### Prompt 1
From the Excite Truck review, reproduce the passage starting at "The critical thing" and ending at "of the box.".
### Prompt 2
Name every thing the Excite Truck review says you must watch out for at all times while racing.

### Document text

The critical thing to grasp is that these trucks aren't for turning - at least not beyond a certain, surprisingly slight angle. Not realising this on the first, second and seventeenth occasion you smash into a tree because you didn't seem to turn far enough, you mistakenly assume that you're getting the wacky gesture bit wrong and start twisting your arms round in circles like a drunken washing machine. The trick, it turns out, is to limit your movements to small, guiding tweaks. A few minutes after that clicks, the game comes into its own, which is silly really, because better-written instructions would have cleared it up before the disc was even out of the box.
With the underlying logic properly installed, you're more able to enjoy the frantic pace. Excite Truck moves at ridiculous, F-Zero-like speeds, with your right thumb clamped to the accelerator almost the entire time. Meanwhile, your left thumb's busy operating the turbo boost, which is activated with the d-pad and which is in use more or less constantly. The boost needs a second or two to cool down in between bursts, and while managing it constantly is initially awkward, it soon becomes second nature. As do the actions of timing a little stab of the button to coincide with your wheels leaving the ground, in order to gain an aerial boost, or angling your car so that it lands on all four wheels to gain another dose of speed. It's all designed to keep up the pace, and for once in a racing game you'll want to aim for the water when you see it, because it's cool enough to allow for constant turbo.

Volcanoes spit rocks that get in your way. Obviously. And they say Wii games aren't realistic.
And if it wasn't clear from all that, Excite Truck is the kind of racing game that never settles for autopilot. Tracks are designed to constantly bank and swing amongst trees, walls and rocks that crush your ride on impact. Jumps are huge, and need to be managed carefully to avoid landing on a speed-whacking upward incline, while shortcuts can be found all over the place - and will need to be found if you want to secure the best possible route and keep up your momentum. You need to be on your guard at all times, watching out for POW blocks that allow you to mow down trees, AI cars trying to bash into you, and terraform icons that reshape the environment. The latter change the shape of the course ahead of you, turning a hill into a flat, water-covered plain, or morphing gentle undulations into massive ramps that send you flying over castles. Terraforming is quite strategic when you're alone, but it's most satisfying with another player, allowing you to toss them into the air by activating a mountain beneath them. The computer-controlled racers don't make use of this stuff, but that shouldn't lead you to conclude they're a soft touch - in fact they're quite capable of leaving error-prone players for dust in the later of the four tiers of races.

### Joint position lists
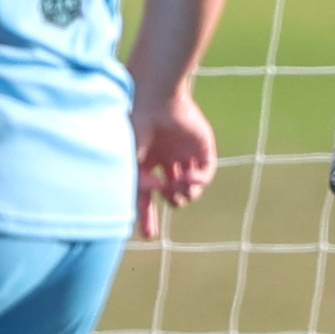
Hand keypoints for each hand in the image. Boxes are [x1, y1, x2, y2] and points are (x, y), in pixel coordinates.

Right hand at [134, 89, 220, 237]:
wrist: (155, 98)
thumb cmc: (134, 126)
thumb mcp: (129, 161)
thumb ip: (137, 184)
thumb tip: (153, 196)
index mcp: (144, 160)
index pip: (147, 194)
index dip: (147, 216)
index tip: (149, 236)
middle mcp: (164, 158)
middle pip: (170, 192)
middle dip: (170, 202)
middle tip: (165, 200)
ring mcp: (184, 153)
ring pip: (190, 188)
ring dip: (183, 195)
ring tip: (175, 186)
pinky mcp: (202, 147)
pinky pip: (205, 175)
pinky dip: (199, 183)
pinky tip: (190, 179)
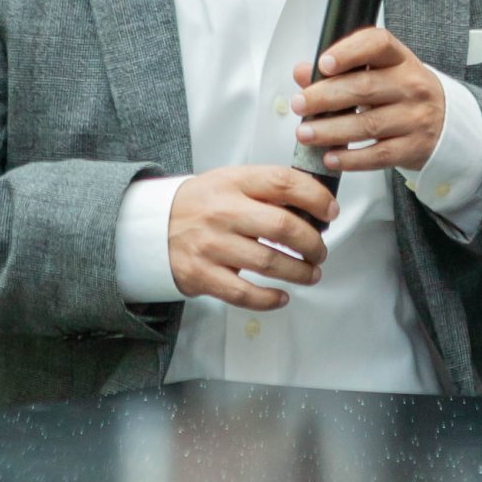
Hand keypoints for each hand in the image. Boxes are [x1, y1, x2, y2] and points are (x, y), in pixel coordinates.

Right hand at [168, 165, 335, 311]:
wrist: (150, 226)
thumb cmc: (202, 205)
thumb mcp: (230, 182)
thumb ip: (266, 190)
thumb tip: (314, 207)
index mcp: (233, 182)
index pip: (283, 182)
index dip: (315, 197)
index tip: (330, 211)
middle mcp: (223, 211)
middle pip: (283, 226)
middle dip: (313, 243)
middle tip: (320, 251)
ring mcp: (211, 245)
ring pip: (269, 263)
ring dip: (300, 272)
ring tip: (310, 274)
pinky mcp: (202, 275)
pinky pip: (244, 294)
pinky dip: (270, 299)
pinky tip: (282, 296)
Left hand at [291, 26, 446, 174]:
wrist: (445, 122)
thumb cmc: (403, 93)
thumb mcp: (379, 73)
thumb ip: (339, 71)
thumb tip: (302, 73)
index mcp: (400, 59)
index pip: (378, 44)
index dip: (350, 52)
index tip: (324, 64)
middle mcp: (411, 85)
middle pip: (364, 88)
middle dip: (325, 97)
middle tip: (300, 104)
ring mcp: (415, 118)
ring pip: (368, 124)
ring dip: (331, 130)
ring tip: (305, 133)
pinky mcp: (414, 147)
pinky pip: (379, 154)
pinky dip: (351, 158)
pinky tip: (330, 157)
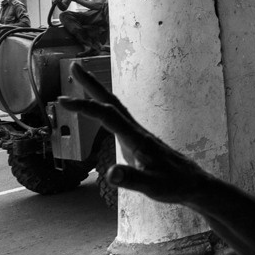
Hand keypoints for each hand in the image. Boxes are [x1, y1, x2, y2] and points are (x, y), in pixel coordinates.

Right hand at [59, 63, 214, 204]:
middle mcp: (137, 131)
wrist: (193, 183)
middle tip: (73, 67)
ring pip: (115, 107)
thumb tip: (111, 173)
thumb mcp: (152, 187)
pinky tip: (100, 109)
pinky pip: (117, 118)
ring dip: (97, 92)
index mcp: (137, 139)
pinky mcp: (138, 140)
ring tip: (81, 79)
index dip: (85, 107)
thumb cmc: (174, 186)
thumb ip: (132, 179)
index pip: (107, 116)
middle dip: (91, 84)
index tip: (61, 100)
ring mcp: (138, 134)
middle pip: (111, 102)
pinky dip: (104, 108)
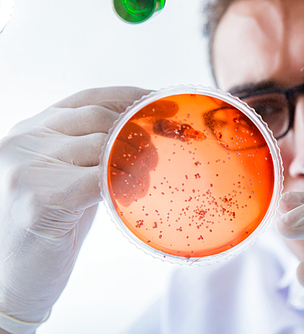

### Exercise response 1
The critical thing to grasp is that these trucks aren't for turning - at least not beyond a certain, surprisingly slight angle. Not realising this on the first, second and seventeenth occasion you smash into a tree because you didn't seem to turn far enough, you mistakenly assume that you're getting the wacky gesture bit wrong and start twisting your arms round in circles like a drunken washing machine. The trick, it turns out, is to limit your movements to small, guiding tweaks. A few minutes after that clicks, the game comes into its own, which is silly really, because better-written instructions would have cleared it up before the disc was even out of the box.

### Exercise response 2
- POW blocks that allow you to mow down trees
- AI cars trying to bash into you
- terraform icons that reshape the environment